[Work instructions] Give the lines again exactly as they appear below, from the line with "sal e pimenta-do-reino a gosto." to the line with "EDITORIAL / ONLINE", both included, and only those lines. Leave every picture out.
[Supplied information Boundary: Start]
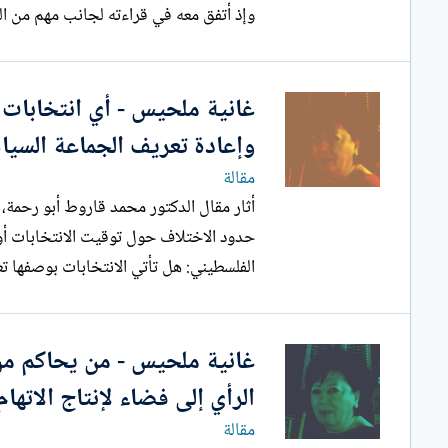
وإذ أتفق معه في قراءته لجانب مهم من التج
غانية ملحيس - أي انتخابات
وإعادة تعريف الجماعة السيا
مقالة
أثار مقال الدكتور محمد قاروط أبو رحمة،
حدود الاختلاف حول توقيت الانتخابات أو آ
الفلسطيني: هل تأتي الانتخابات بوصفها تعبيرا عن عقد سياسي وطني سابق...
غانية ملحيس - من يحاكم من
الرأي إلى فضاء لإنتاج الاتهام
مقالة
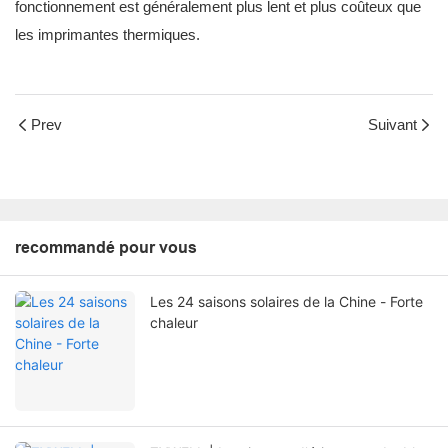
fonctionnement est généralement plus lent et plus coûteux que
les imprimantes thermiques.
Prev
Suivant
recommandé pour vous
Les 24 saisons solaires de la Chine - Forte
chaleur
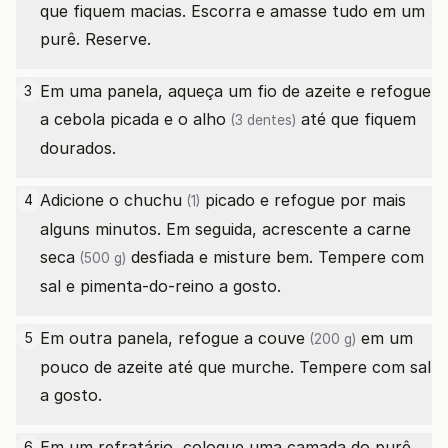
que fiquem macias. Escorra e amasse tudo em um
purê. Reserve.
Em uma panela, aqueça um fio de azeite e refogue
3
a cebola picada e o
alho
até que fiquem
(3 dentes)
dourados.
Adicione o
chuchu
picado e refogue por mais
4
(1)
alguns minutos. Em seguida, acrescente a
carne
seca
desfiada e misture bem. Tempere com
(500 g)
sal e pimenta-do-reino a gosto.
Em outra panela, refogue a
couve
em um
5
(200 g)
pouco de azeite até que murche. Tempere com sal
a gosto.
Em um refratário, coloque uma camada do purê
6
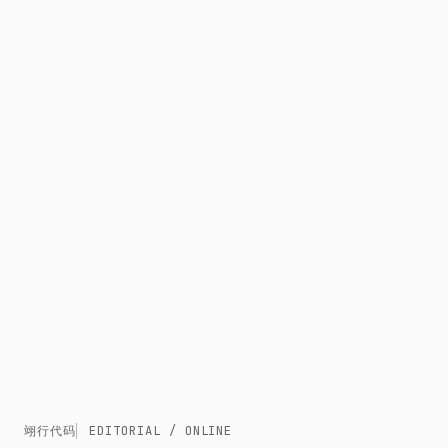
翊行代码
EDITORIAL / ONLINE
[Supplied information Boundary: End]
[Supplied information Boundary: Start]
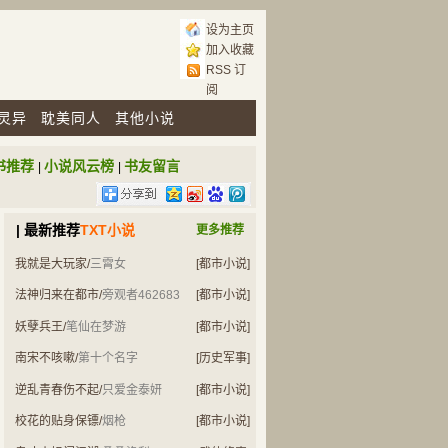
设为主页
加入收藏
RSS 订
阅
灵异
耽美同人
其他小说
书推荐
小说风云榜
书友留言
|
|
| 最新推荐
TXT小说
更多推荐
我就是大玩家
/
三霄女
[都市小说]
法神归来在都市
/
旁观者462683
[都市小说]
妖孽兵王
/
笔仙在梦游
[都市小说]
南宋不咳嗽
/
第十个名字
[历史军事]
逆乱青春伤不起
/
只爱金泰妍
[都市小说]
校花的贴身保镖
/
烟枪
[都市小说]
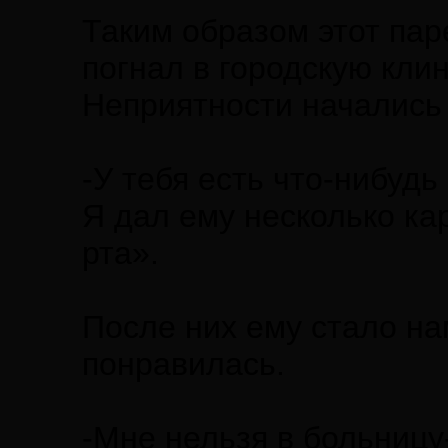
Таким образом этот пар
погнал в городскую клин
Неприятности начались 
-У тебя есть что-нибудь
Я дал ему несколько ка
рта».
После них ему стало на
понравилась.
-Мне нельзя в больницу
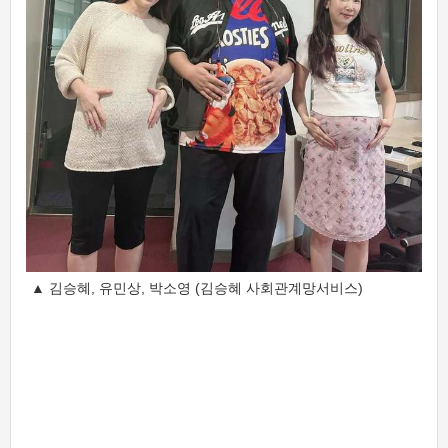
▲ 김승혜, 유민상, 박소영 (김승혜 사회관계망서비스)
[Supplied information Boundary: End]
[Solved problem]
sal e pimenta-do-reino a gosto.
Em outra panela, refogue a
couve
em um
5
(200 g)
pouco de azeite até que murche. Tempere com sal
a gosto.
Em um refratário, coloque uma camada do purê
6
翊行代码
EDITORIAL / ONLINE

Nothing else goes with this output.